=== Task ===
Reproduce the data below verbatim, from its first line through the line containing "considered a solely", and nothing beyond that line.

=== Provided data ===
■ ■ ■ ■

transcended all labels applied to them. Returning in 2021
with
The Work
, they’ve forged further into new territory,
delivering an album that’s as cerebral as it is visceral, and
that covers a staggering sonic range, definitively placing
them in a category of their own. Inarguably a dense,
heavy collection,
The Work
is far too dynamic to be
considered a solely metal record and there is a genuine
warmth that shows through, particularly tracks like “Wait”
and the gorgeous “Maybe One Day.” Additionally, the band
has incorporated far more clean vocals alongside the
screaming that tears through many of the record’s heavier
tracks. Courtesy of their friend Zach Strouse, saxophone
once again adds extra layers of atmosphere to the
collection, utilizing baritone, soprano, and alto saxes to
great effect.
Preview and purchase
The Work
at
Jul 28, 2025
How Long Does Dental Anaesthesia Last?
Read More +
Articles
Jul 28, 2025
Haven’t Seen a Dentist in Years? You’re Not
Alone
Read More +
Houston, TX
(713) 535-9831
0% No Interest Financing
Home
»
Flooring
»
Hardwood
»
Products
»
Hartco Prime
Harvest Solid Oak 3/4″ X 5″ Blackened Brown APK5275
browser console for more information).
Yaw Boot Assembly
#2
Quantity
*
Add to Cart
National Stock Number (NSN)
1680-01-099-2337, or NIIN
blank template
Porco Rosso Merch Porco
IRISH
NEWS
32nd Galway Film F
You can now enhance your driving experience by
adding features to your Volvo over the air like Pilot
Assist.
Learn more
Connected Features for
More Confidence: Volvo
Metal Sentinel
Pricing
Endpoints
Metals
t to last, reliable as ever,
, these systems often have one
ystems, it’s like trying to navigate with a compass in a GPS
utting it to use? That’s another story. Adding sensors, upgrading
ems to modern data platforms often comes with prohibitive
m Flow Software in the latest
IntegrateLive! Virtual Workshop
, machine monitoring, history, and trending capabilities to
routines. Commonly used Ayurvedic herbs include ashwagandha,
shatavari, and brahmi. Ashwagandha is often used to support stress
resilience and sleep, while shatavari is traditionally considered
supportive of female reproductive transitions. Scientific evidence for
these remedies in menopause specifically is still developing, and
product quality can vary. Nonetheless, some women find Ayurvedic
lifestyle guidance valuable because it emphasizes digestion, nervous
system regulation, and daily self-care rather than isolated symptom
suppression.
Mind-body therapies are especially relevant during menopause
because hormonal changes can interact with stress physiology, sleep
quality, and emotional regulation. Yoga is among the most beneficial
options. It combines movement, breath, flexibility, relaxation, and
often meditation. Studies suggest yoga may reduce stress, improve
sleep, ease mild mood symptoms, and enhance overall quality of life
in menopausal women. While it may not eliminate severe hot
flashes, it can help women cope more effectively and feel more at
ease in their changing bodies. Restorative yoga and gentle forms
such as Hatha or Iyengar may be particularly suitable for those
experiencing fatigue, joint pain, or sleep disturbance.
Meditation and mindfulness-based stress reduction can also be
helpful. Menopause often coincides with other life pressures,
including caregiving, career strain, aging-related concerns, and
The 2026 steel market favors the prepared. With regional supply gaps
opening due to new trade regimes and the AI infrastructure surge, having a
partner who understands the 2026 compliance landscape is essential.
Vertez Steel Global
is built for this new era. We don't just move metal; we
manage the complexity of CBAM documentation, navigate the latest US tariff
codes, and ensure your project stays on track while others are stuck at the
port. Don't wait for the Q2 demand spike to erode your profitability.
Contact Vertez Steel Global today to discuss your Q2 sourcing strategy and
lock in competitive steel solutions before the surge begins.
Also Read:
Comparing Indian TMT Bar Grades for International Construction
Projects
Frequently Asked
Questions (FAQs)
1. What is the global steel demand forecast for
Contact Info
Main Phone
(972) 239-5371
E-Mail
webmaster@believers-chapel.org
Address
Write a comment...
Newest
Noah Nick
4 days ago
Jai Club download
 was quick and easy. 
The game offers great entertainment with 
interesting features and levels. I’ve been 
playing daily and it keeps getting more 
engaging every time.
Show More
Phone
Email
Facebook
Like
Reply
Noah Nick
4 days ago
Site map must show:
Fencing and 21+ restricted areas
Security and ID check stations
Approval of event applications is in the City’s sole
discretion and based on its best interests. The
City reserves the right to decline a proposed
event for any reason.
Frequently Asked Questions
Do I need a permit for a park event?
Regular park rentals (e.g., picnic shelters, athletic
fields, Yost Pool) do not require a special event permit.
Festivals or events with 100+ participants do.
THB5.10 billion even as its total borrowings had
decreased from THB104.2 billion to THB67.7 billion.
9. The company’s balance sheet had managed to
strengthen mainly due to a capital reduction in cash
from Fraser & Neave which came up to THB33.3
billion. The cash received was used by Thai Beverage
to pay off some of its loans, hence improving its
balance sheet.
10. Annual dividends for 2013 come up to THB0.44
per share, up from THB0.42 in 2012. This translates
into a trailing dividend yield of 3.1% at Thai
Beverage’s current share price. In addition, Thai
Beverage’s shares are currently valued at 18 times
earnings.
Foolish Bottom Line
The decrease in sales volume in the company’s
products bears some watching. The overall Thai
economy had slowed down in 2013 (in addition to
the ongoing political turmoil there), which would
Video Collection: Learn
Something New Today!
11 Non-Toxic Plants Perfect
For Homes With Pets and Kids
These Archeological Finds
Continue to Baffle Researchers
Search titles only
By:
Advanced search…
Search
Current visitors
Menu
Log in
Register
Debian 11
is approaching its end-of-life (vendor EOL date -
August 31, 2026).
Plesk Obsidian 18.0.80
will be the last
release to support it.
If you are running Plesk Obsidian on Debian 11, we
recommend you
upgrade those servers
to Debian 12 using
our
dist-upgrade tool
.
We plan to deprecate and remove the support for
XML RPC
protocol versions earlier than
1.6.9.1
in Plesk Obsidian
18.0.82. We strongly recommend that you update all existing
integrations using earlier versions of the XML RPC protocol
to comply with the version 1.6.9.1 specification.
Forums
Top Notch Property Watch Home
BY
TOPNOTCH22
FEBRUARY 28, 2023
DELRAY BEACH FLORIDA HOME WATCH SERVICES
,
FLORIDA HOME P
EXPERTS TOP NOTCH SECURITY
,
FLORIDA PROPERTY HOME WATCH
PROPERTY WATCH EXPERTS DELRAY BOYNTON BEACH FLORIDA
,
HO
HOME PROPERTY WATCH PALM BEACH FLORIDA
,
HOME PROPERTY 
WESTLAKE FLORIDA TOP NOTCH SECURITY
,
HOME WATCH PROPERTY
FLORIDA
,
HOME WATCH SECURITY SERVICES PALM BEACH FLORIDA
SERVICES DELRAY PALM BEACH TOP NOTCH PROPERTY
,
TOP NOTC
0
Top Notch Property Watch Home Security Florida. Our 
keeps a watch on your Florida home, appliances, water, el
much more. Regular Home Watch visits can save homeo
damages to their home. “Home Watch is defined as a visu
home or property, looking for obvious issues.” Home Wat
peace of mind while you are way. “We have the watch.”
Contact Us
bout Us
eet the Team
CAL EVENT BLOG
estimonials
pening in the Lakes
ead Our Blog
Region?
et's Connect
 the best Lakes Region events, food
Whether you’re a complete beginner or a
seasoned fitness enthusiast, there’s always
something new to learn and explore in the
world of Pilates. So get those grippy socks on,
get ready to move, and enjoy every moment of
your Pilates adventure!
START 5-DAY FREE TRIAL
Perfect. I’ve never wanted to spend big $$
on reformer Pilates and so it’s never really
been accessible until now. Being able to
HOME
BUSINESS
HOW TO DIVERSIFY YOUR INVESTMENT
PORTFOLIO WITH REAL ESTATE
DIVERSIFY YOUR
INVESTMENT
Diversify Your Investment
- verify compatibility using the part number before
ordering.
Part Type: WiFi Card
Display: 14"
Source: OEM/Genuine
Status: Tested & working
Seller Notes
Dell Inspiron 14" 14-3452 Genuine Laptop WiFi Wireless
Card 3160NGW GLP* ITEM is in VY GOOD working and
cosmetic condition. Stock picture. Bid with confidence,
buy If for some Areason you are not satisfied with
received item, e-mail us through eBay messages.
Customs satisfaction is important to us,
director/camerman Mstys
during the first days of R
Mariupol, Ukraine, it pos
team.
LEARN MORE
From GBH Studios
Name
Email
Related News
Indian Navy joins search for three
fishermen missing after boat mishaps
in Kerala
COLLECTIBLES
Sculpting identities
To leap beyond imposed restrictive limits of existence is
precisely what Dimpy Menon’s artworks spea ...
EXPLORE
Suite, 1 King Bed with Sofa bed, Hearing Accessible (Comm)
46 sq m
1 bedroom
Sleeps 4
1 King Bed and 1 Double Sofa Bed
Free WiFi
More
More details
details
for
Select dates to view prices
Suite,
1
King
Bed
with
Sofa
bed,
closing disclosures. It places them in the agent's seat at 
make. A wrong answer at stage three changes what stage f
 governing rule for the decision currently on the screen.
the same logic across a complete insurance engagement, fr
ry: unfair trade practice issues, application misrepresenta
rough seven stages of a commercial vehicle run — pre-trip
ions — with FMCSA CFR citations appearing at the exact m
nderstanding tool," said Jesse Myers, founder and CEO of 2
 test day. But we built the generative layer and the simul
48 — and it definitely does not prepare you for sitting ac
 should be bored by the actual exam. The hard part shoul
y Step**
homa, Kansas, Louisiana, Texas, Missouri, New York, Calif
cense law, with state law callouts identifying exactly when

■ ■ ■ ■

=== Answer section ===
transcended all labels applied to them. Returning in 2021
with
The Work
, they’ve forged further into new territory,
delivering an album that’s as cerebral as it is visceral, and
that covers a staggering sonic range, definitively placing
them in a category of their own. Inarguably a dense,
heavy collection,
The Work
is far too dynamic to be
considered a solely metal record and there is a genuine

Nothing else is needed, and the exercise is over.